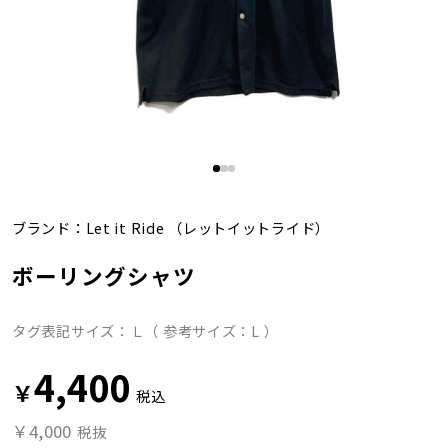
ブランド：
Let it Ride
（レットイットライド）
ボーリングシャツ
タグ表記サイズ：Ｌ（ 参考サイズ：L ）
4,400
￥
税込
￥4,000
税抜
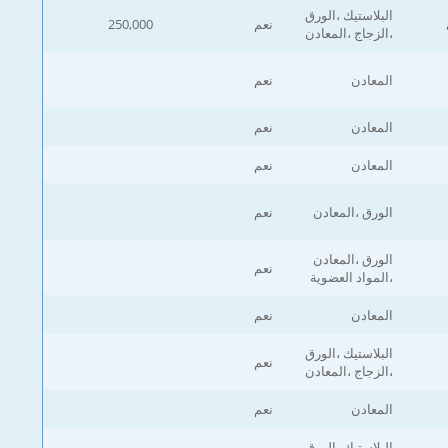
البلاستيك ،الورق
نعم
250,000
،الزجاج ،المعادن
المعادن
نعم
المعادن
نعم
المعادن
نعم
الورق ،المعادن
نعم
الورق ،المعادن
نعم
،المواد العضوية
المعادن
نعم
البلاستيك ،الورق
نعم
،الزجاج ،المعادن
المعادن
نعم
البلاستيك ،الورق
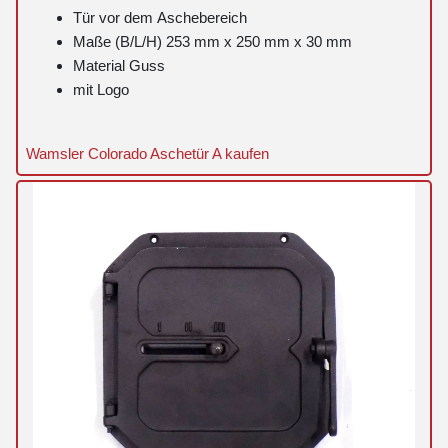
Tür vor dem Aschebereich
Maße (B/L/H) 253 mm x 250 mm x 30 mm
Material Guss
mit Logo
Wamsler Colorado Aschetür A kaufen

:::

Reproduce every line unchanged, starting with the line that contains "Tür vor dem Aschebereich" and continuing up to and including the final line of the entries.

WRITTEN ANSWER:
Tür vor dem Aschebereich
Maße (B/L/H) 253 mm x 250 mm x 30 mm
Material Guss
mit Logo
Wamsler Colorado Aschetür A kaufen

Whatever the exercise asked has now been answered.